03:05 I’m using a leading underscore (_) to show that we should not access or modify these attributes from outside of the Rectangle class.

03:15 In order to calculate the area, I’ll create a new method called .area(). This will simply return the ._length times the ._height.

03:26 I’m going to add this @property decorator to the method so that we can access it as if it were an attribute and not a method. That just means that we’ll call the method without parentheses.

03:41 Now, I’m going to create a new class called Square, which will inherit from Rectangle. This class will have a different interface for its requirements.

03:53 It will accept only a side_size and then it will initialize its parent constructor, passing in that size for both the length and the height.

04:06 That looks like it should be good. Let’s try this out by instantiating the classes. I’ll create a rectangle object that will store a 2 by 4 Rectangle.

04:19 This should give us an area of 8. To check that I’ll say assert rectangle.area == 8. The assert keyword acts almost as a conditional.

04:35 If the Boolean statement evaluates to True, execution continues to the next line.

04:41 If it’s False, execution stops and an AssertionError is raised. Also, notice how we didn’t call the .area() method with parentheses.

04:52 It almost looks like it’s an attribute. That’s because we marked that method as a property.
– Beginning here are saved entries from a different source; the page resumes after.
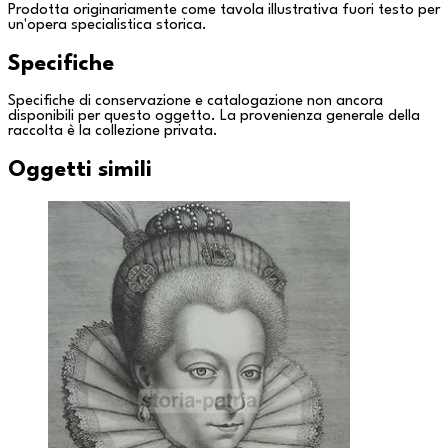
Prodotta originariamente come tavola illustrativa fuori testo per
un'opera specialistica storica.
Specifiche
Specifiche di conservazione e catalogazione non ancora
disponibili per questo oggetto. La provenienza generale della
raccolta è la
collezione privata
.
Oggetti simili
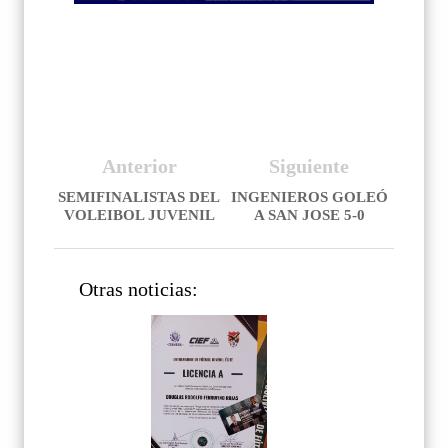
Anterior
Siguiente
SEMIFINALISTAS DEL
INGENIEROS GOLEÓ
VOLEIBOL JUVENIL
A SAN JOSE 5-0
Otras noticias:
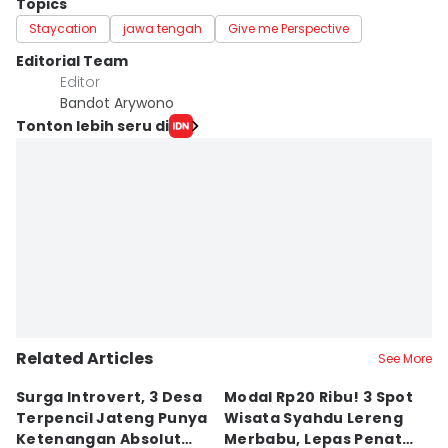
Topics
Staycation
jawa tengah
Give me Perspective
Editorial Team
Editor
Bandot Arywono
Tonton lebih seru di
Related Articles
See More
Surga Introvert, 3 Desa
Modal Rp20 Ribu! 3 Spot
S
Terpencil Jateng Punya
Wisata Syahdu Lereng
T
Ketenangan Absolut
Merbabu, Lepas Penat
5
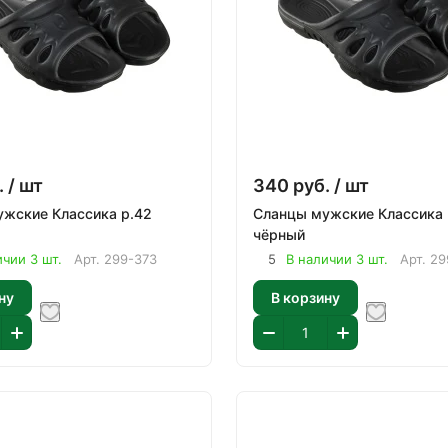
.
/ шт
340
руб.
/ шт
жские Классика р.42
Сланцы мужские Классика 
чёрный
ичии 3 шт.
Арт.
299-373
5
В наличии 3 шт.
Арт.
29
ну
В корзину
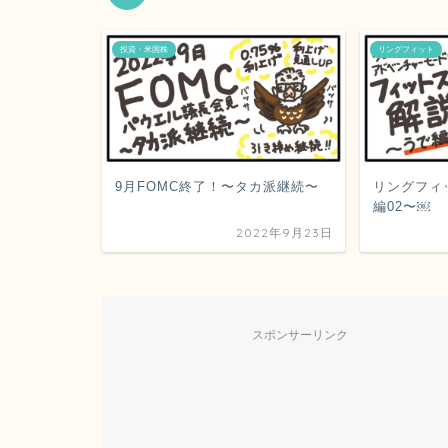
投資・米国株
リングフィット
9月FOMC終了！〜タカ派継続〜
リングフィ
編02〜￼
2022年9月23日
スポンサーリンク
We can use a property for this method because we aren’t passing any data to the .area() method. We’re just calling it, so it calculates the area based on the instance attributes already set in the object. Next, I’ll create a square of length 2.
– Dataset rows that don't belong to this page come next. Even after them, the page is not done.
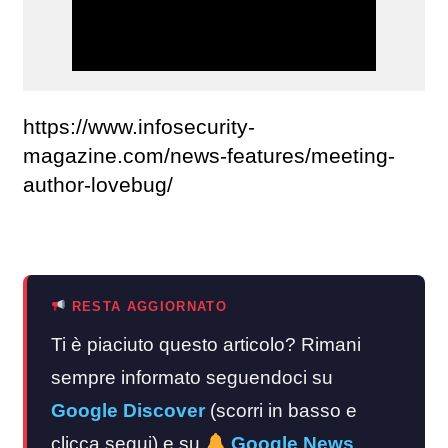
https://www.infosecurity-
magazine.com/news-features/meeting-
author-lovebug/
RESTA AGGIORNATO
Ti è piaciuto questo articolo? Rimani
sempre informato seguendoci su
Google Discover
(scorri in basso e
clicca segui) e su
Google News
.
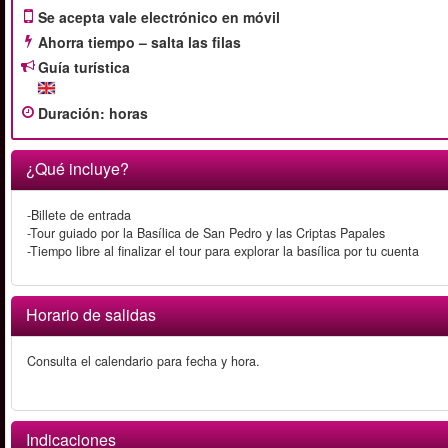
Se acepta vale electrónico en móvil
Ahorra tiempo – salta las filas
Guía turística
Duración
:
horas
¿Qué incluye?
-Billete de entrada
-Tour guiado por la Basílica de San Pedro y las Criptas Papales
-Tiempo libre al finalizar el tour para explorar la basílica por tu cuenta
Horario de salidas
Consulta el calendario para fecha y hora.
Indicaciones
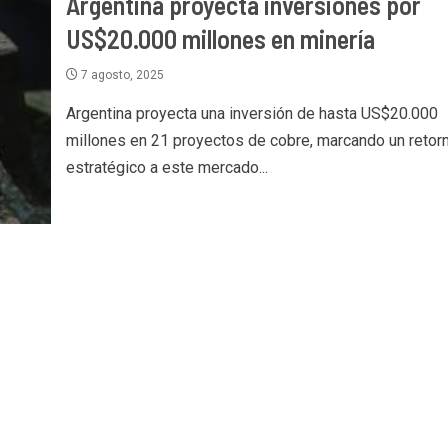
Argentina proyecta inversiones por
US$20.000 millones en minería
7 agosto, 2025
Argentina proyecta una inversión de hasta US$20.000
millones en 21 proyectos de cobre, marcando un retor
estratégico a este mercado...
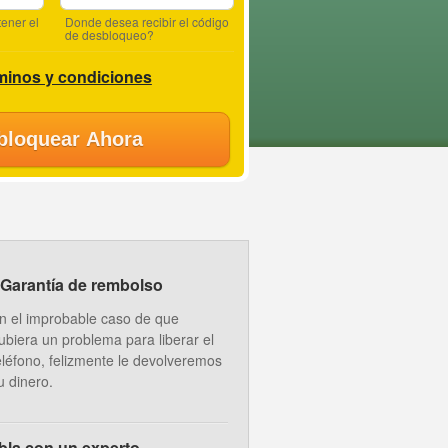
ener el
Donde desea recibir el código
de desbloqueo?
minos y condiciones
bloquear Ahora
Garantía de rembolso
n el improbable caso de que
ubiera un problema para liberar el
eléfono, felizmente le devolveremos
u dinero.
bla con un experto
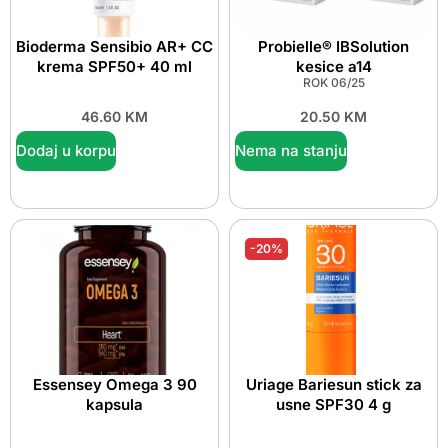
Bioderma Sensibio AR+ CC
Probielle® IBSolution
krema SPF50+ 40 ml
kesice a14
ROK 06/25
46.60
KM
20.50
KM
Dodaj u korpu
Nema na stanju
-20%
Essensey Omega 3 90
Uriage Bariesun stick za
kapsula
usne SPF30 4 g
05:18 Just like before, we want to assert that the area of this square is 4.

05:25 If all this checks out I’ll print "OK :)".

05:31 It looks like everything is okay so far. Right now, Square just acts as a specialized Rectangle. But now what happens if we have to add support for resizing the rectangle after it’s been created? That doesn’t sound too hard.

05:50 All we have to do is create a method called .resize(), which will change the instance attributes of the Rectangle to some new values.

06:01 I’ll add this new method to our list of assertions.

06:08 All right, that seems to work fine. What about resizing a square? The Square class inherited the .resize() method from the Rectangle class.

06:20 I’ll give it some dimensions that are not equal.

06:29 And now we see that it’s working, unfortunately. We’ve just created a Square object and transformed it into what’s really a rectangle, but it’s still of type Square; now it’s just an invalid square. There are ways that we can fix this, but it’s going to be awkward any way we do it.

06:50 We could override the .resize() method in the Square class, ignoring the height parameter, but then we’d have a bunch of Rectangle objects where only some of them are resized with two parameters—the rectangle—and others—the squares—are resized with one. The Square and the Rectangle require different interfaces because their .resize() methods require a different number of arguments.

07:18 This justifies not inheriting one from the other.

mojkol on Dec. 18, 2021

First, thank you for the great tutorial! Let me ask a quick question. I just don’t understand why the Square class can’t inherit the Rectangle? You said, because resize() method requires two parameters for the Rectangle class and it requires one parameter for the Square class. What confuses me is that, the same goes for the init() method. init() of Rectangle accepts two parameters and the init() of Square accepts one parameter! So, why this fact is not a problem for init(), but it is a problem for resize()?! Thanks!

Bartosz Zaczyński RP Team on Jan. 3, 2022

@mojkol The rectangle-square inheritance is a classic example of the Liskov Substitution Principle (the “L” in SOLID) violation, leading to subtle bugs. In a nutshell, code that expects rectangles should work correctly with instances of rectangle’s subclasses without knowing the difference. Since squares exhibit different behaviors and properties than rectangles, you may be forced to check the type information at runtime, which breaks polymorphism. There’s a great lecture available for free on YouTube by Uncle Bob about the SOLID principles, which goes into more detail about the rectangle-square problem.